Uptodai.com - Indonesia kembali dihebohkan oleh kemunculan air terjun mendadak Sembalun yang sangat mengejutkan. Fenomena alam langka ini langsung menarik perhatian publik dan para ilmuwan. Pemandangan tak lazim tersebut terjadi di kawasan perbukitan Lombok, Nusa Tenggara Barat (NTB). Banyak warga lokal menyebutnya sebagai ‘gunung menangis’. Lantas, apa sebenarnya tanda di balik peristiwa geologi ini? Badan Geologi telah merilis analisis resmi mereka.

Fenomena Gunung Menangis Sembalun dan Lokasi Terdampak

Peristiwa langka ini terpantau jelas di kawasan Sembalun, khususnya Desa Sembalun Bumbung. Beberapa titik utama terdampak meliputi Bukit Telaga dan Bukit Amben. Selain itu, aliran deras juga terlihat di Bukit Batu Nunggang hingga Bukit Long. Aliran air tampak mengalir deras karena kondisi alam yang tidak biasa. Secara umum, Sembalun adalah daerah penyangga Gunung Rinjani. Oleh karena itu, wilayah ini memiliki karakteristik geologi yang unik dan kompleks. Pemandangan ini menunjukkan adanya limpasan air yang masif di permukaan bukit.

Penyebab Air Terjun Dadakan Menurut Badan Geologi

Badan Geologi memberikan penjelasan mendalam mengenai fenomena ini. Analisis resmi mereka diunggah melalui akun Instagram resmi lembaga tersebut. Secara geologi, perbukitan Sembalun tersusun oleh tanah vulkanik. Material ini juga bercampur dengan lava yang relatif kedap air. Akibatnya, kemampuan tanah meresapkan air menjadi sangat terbatas. Kemudian, ketika hujan deras mengguyur wilayah tersebut berhari-hari, air tidak bisa terserap sempurna. Ini menghasilkan limpasan permukaan yang sangat besar, atau dikenal sebagai runoff.

Limpasan air ini selanjutnya mengikuti alur-alur alami di perbukitan. Alur tersebut berupa sungai atau cekungan intermiten yang memang sudah terbentuk. Oleh sebab itu, aliran air mendadak terlihat seperti air terjun sesaat. Fenomena ini muncul hanya ketika intensitas hujan mencapai puncaknya. Badan Geologi menyimpulkan bahwa fenomena ‘gunung menangis’ ini hanyalah proses alamiah. Proses ini terjadi karena limpasan besar pada bukit-bukit yang curam.

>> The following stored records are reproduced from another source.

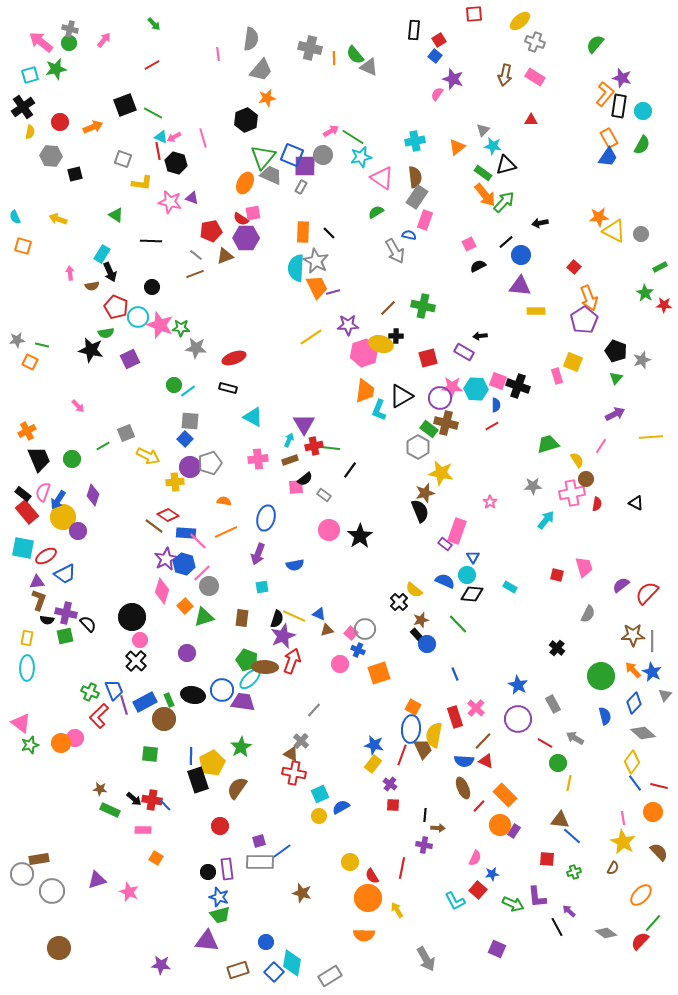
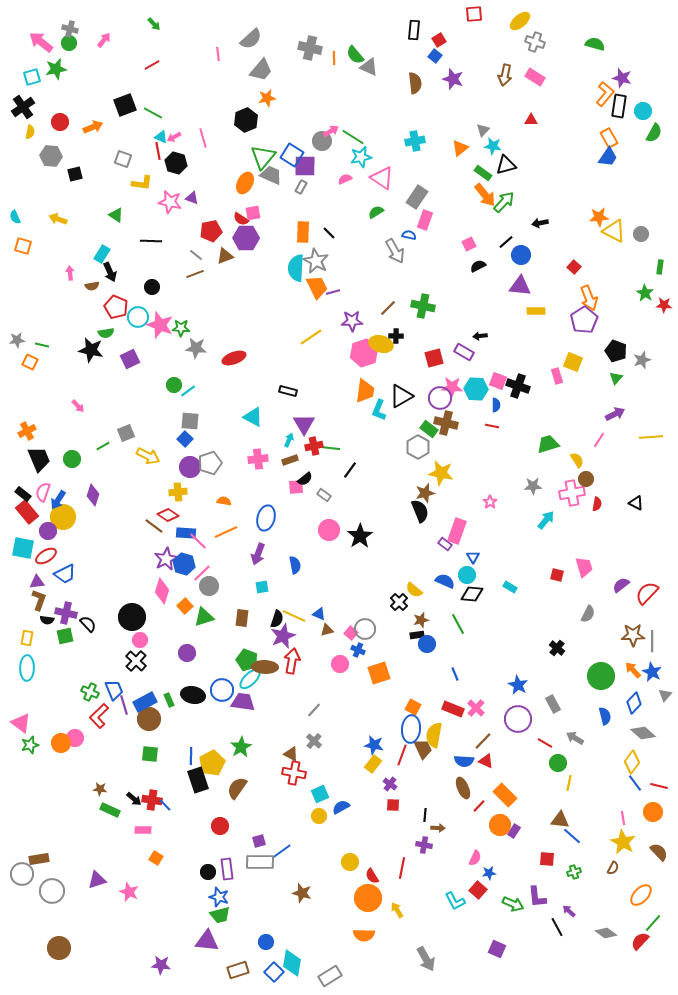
gray semicircle at (251, 39): rotated 40 degrees clockwise
green semicircle at (595, 44): rotated 66 degrees clockwise
cyan square at (30, 75): moved 2 px right, 2 px down
pink semicircle at (437, 94): moved 92 px left, 85 px down; rotated 32 degrees clockwise
green semicircle at (642, 145): moved 12 px right, 12 px up
orange triangle at (457, 147): moved 3 px right, 1 px down
blue square at (292, 155): rotated 10 degrees clockwise
gray circle at (323, 155): moved 1 px left, 14 px up
brown semicircle at (415, 177): moved 94 px up
green rectangle at (660, 267): rotated 56 degrees counterclockwise
purple star at (348, 325): moved 4 px right, 4 px up
red square at (428, 358): moved 6 px right
black rectangle at (228, 388): moved 60 px right, 3 px down
red line at (492, 426): rotated 40 degrees clockwise
pink line at (601, 446): moved 2 px left, 6 px up
yellow cross at (175, 482): moved 3 px right, 10 px down
purple circle at (78, 531): moved 30 px left
blue semicircle at (295, 565): rotated 90 degrees counterclockwise
green line at (458, 624): rotated 15 degrees clockwise
black rectangle at (417, 635): rotated 56 degrees counterclockwise
red arrow at (292, 661): rotated 10 degrees counterclockwise
red rectangle at (455, 717): moved 2 px left, 8 px up; rotated 50 degrees counterclockwise
brown circle at (164, 719): moved 15 px left
gray cross at (301, 741): moved 13 px right
blue star at (492, 874): moved 3 px left, 1 px up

Mengapa Tanah Vulkanik di Sembalun Kedap Air?

Meskipun tanah vulkanik sering dianggap subur, struktur batuan di bawahnya berperan penting. Material lava yang mengeras membentuk lapisan kedap air. Lapisan ini dikenal sebagai batuan beku ekstrusif. Maka dari itu, air hujan tidak dapat menembus lapisan tersebut ke bawah. Air terpaksa mengalir di permukaan lereng. Kondisi ini berbeda jauh dengan tanah yang memiliki porositas tinggi. Selanjutnya, setelah hujan mereda, suplai air otomatis berkurang drastis. Aliran air terjun tersebut akan mengecil, lalu menghilang sepenuhnya. Ini menunjukkan bahwa fenomena air terjun mendadak Sembalun bersifat sementara.

Waspada Potensi Bahaya di Geologi Bukit Sembalun

Badan Geologi menegaskan bahwa masyarakat tidak perlu panik berlebihan. Mereka mengimbau agar tetap berhati-hati saat berada di lokasi. Lereng dan tebing pada kondisi hujan deras tentu menjadi sangat licin. Selain itu, limpasan air berpotensi membawa material longsoran. Material ini bisa berupa lumpur, kerikil, atau bahkan batu kecil. Oleh karena itu, hindari mendekati alur limpasan saat hujan deras terjadi. Keselamatan diri harus menjadi prioritas utama bagi setiap pengunjung. Perhatikan selalu peringatan yang dikeluarkan oleh pihak berwenang di Sembalun.

Memahami Tanda Alam untuk Mitigasi Bencana

Fenomena air terjun sesaat ini sebenarnya memberikan tanda penting. Tanda tersebut berkaitan dengan potensi bahaya hidrometeorologi di wilayah tersebut. Meskipun bukan bencana, limpasan air yang besar menandakan saturasi tanah tinggi. Dengan demikian, risiko pergerakan tanah atau longsor meningkat drastis di lereng curam. Oleh karena itu, pemahaman mengenai penyebab air terjun dadakan ini sangat krusial. Pemahaman ini membantu mitigasi bencana di sekitar kawasan Gunung Rinjani. Pemerintah daerah dan masyarakat harus meningkatkan kewaspadaan.